Vozes
do Joelma é um bom livro. Apenas isso. Não pense que os contos
que fazem parte da obra terão a capacidade ou o poder de curá-lo de uma
“depressão pós livro”, mais conhecida por DPL. Não. Melhor não ter essa
esperança.
Na minha opinião, alguns contos poderiam ser menos
apelativos no que diz respeito ao sobrenatural. Até teriam como explorar essa
vertente, mas com uma ênfase maior para o chamado ‘terror psicológico’.
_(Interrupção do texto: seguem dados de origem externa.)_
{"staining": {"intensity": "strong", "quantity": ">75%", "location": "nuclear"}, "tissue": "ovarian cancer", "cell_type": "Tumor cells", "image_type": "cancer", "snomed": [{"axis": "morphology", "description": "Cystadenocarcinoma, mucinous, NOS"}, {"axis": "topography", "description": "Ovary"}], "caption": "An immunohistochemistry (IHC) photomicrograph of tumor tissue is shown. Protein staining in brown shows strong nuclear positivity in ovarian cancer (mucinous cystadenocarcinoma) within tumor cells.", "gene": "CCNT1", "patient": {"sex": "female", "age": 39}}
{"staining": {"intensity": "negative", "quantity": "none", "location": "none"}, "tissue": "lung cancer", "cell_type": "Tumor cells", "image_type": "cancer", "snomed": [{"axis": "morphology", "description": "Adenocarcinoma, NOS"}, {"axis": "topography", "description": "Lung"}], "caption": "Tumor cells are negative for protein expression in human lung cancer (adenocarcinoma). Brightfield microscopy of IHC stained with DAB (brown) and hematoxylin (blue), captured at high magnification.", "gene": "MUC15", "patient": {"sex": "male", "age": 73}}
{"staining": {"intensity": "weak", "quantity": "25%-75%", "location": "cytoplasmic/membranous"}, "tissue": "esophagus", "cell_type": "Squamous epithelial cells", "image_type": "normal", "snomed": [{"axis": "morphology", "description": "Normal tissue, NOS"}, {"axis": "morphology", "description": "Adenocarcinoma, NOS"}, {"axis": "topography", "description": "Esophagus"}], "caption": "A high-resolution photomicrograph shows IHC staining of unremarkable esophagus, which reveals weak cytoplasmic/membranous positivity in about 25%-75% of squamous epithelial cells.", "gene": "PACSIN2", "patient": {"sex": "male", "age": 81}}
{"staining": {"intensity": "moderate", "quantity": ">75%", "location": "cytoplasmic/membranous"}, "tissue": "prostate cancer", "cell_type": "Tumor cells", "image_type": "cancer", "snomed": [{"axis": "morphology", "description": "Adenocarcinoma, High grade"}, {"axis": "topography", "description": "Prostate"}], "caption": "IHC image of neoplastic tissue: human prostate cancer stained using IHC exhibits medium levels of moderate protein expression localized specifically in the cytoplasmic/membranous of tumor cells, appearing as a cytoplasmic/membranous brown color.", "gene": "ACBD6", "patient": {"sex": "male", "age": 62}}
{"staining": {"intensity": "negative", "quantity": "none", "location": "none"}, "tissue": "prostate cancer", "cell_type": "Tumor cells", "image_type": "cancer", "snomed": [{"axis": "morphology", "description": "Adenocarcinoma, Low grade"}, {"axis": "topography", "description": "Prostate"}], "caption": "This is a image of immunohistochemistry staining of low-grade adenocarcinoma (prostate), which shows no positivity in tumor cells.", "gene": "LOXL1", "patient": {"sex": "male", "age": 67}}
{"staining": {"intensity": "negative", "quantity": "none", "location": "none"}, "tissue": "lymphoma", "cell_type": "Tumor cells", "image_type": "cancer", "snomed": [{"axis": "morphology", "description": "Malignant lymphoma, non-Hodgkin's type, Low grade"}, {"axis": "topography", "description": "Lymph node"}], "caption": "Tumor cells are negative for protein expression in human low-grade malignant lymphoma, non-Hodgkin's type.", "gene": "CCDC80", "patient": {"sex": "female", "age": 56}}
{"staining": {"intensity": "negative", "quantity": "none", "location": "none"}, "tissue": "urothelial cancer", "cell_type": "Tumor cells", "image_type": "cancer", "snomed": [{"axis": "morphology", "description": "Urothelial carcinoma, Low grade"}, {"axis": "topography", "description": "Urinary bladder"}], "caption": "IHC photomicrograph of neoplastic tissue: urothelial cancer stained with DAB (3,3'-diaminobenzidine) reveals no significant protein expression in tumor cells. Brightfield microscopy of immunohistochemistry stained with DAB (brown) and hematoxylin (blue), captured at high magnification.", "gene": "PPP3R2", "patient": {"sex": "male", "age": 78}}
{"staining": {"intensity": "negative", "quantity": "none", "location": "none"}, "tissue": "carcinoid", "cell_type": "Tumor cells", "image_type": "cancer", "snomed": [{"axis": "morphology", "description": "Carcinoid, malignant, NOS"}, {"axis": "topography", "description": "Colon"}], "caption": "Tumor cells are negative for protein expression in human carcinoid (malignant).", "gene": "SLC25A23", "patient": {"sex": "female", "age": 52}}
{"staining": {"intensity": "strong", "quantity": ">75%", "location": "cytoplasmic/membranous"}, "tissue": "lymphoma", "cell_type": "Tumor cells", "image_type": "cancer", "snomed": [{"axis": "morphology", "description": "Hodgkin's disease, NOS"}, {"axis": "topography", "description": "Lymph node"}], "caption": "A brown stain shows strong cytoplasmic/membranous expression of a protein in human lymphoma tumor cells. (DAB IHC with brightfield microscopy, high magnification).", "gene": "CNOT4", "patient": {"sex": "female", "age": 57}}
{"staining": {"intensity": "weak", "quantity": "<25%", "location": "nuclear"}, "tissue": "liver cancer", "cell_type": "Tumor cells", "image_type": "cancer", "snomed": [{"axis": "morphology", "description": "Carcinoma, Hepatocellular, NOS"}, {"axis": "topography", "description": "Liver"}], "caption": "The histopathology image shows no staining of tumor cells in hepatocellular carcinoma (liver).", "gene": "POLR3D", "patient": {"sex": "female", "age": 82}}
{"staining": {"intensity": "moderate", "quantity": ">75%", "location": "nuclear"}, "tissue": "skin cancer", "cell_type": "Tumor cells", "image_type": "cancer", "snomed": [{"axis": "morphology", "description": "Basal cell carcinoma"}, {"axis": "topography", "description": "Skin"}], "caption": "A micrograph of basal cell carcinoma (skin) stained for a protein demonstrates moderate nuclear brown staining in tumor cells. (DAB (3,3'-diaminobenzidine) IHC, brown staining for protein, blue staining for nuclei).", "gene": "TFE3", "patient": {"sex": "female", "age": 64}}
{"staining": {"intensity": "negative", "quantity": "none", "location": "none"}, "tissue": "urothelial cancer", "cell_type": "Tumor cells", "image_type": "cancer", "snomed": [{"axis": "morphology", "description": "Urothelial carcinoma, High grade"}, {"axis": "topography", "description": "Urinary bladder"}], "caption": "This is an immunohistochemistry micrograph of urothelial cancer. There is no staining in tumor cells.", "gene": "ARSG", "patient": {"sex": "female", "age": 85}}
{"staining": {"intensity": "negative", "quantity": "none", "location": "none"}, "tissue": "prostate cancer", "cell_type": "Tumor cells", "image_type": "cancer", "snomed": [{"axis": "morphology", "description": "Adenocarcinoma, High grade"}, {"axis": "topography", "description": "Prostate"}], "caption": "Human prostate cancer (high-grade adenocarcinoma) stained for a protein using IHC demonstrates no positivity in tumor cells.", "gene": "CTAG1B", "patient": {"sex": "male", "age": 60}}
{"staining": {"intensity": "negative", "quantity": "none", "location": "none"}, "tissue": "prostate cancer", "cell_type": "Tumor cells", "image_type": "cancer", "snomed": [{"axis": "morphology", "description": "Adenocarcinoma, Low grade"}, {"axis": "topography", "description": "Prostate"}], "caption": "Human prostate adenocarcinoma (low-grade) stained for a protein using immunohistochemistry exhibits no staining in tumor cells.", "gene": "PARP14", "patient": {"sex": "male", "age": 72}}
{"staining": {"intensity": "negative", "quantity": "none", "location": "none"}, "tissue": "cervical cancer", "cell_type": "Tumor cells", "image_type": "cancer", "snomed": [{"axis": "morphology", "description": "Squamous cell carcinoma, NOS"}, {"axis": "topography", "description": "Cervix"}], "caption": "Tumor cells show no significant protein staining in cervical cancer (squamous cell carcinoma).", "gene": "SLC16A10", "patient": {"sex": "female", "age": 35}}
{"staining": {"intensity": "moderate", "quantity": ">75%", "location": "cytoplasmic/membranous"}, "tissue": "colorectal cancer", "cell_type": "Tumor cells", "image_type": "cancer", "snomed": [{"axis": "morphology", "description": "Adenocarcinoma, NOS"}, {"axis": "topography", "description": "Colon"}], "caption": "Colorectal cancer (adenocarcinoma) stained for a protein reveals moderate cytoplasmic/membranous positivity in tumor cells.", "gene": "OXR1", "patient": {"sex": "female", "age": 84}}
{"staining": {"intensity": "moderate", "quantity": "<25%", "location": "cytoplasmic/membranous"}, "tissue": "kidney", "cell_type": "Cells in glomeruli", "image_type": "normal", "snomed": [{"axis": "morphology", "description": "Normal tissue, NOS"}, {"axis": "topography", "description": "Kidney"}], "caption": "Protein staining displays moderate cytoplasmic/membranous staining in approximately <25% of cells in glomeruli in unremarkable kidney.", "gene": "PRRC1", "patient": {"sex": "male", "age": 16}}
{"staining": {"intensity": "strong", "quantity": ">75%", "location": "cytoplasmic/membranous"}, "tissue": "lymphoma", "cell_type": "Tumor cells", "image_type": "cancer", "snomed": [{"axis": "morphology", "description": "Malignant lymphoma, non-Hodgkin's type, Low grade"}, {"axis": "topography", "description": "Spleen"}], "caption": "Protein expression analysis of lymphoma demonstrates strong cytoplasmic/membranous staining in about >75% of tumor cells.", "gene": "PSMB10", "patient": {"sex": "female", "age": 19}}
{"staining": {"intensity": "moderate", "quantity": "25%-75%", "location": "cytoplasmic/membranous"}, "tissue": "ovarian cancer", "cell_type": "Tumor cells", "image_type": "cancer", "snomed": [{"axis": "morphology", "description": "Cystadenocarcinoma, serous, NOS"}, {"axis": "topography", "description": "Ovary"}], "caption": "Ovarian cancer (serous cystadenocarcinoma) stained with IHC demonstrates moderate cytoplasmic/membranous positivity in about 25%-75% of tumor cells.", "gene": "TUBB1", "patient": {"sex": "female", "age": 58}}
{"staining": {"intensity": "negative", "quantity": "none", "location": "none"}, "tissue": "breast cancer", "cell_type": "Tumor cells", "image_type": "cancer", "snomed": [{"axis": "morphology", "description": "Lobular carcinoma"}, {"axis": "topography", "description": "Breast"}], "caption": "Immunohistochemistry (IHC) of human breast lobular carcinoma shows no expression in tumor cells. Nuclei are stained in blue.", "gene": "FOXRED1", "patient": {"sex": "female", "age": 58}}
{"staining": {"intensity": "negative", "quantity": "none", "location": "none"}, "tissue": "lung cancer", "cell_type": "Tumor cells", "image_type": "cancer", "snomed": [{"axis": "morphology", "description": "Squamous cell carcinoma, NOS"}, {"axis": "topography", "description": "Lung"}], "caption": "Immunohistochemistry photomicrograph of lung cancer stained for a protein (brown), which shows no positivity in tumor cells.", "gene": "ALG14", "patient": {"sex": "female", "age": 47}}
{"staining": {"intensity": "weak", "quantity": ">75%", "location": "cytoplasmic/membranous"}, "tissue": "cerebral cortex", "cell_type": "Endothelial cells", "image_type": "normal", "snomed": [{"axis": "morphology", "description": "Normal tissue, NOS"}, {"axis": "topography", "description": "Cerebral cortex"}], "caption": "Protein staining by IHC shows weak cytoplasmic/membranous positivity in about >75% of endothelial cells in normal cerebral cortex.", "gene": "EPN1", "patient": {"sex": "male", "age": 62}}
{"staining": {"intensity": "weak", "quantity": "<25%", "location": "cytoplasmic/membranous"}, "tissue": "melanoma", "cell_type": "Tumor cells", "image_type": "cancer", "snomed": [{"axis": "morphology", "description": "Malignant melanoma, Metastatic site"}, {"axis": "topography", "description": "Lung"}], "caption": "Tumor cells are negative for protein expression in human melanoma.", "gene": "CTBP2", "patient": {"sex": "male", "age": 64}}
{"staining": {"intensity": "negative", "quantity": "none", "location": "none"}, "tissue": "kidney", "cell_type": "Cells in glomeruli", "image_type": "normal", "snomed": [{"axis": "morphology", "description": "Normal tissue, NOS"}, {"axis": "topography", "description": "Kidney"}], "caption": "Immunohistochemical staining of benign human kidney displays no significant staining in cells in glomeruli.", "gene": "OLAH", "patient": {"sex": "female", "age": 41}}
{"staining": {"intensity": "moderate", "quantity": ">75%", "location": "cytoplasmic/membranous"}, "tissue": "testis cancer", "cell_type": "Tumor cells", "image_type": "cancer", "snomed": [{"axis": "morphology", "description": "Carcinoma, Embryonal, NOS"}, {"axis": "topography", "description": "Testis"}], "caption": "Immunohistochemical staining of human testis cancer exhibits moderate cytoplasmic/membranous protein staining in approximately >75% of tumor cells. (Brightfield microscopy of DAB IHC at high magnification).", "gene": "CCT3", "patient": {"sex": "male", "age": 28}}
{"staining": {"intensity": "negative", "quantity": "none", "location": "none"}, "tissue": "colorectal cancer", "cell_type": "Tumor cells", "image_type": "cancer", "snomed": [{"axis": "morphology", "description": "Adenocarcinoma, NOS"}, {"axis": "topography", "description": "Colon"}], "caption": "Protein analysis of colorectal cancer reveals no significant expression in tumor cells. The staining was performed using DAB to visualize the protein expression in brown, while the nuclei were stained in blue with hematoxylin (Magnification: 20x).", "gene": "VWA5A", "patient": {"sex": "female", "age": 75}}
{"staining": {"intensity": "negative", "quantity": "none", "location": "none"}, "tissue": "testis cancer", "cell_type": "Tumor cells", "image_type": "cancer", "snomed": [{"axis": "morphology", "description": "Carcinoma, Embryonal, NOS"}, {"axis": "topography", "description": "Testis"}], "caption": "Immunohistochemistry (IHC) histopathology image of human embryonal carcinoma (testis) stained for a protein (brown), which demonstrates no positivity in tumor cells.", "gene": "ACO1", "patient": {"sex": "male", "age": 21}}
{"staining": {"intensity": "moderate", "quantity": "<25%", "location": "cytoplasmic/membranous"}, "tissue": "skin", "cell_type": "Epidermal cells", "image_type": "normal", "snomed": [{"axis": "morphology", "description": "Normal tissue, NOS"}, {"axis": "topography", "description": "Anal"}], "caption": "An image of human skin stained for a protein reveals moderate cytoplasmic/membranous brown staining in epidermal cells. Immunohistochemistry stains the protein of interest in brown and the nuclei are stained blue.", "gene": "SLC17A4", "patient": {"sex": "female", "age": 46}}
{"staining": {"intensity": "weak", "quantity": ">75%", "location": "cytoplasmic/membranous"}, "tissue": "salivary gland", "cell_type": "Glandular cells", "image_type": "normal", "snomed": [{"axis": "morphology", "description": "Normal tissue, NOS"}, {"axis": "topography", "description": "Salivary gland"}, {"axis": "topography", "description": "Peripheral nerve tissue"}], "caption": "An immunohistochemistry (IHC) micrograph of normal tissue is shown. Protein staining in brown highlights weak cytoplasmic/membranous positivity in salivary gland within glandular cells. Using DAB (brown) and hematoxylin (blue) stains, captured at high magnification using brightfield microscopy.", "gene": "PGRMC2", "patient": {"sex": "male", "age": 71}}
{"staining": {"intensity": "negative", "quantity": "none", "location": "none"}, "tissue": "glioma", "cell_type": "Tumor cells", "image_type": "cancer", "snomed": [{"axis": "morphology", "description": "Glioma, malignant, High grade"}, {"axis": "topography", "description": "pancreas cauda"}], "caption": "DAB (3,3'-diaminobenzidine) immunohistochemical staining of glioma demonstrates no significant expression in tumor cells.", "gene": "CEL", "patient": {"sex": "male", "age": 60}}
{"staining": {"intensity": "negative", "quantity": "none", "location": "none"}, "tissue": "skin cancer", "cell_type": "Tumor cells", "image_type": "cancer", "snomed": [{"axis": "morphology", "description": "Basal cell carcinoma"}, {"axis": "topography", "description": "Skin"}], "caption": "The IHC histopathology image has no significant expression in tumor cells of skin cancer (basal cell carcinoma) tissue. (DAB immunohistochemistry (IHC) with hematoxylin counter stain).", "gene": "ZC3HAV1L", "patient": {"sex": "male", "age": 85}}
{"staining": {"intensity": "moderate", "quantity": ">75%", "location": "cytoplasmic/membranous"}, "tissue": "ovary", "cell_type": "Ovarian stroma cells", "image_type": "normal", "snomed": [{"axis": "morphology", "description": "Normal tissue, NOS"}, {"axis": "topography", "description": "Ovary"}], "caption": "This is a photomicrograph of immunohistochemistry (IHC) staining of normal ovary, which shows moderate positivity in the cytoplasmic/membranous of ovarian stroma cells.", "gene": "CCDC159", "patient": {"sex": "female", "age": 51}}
Acredito que essa linha narrativa casaria melhor com um fato real (Etchaa abuso
do pleonasmo! Se é um fato, só pode ser real, né? – rs), ou seja, com o
incêndio do edifício Joelma que ocorreu em 1º de fevereiro de 1974 e deixou
quase 200 mortos e mais de 300 feridos
Este foi um dos detalhes que fez com que eu gostasse
mais dos contos de Marcos DeBrito e Victor Bonini que souberam dosar elementos
sobrenaturais com parcimônia dentro de um contexto real. Eles foram mais sutis
do que Marcus Barcelos e Rodrigo de Oliveira em Nos deixem queimar e Os treze.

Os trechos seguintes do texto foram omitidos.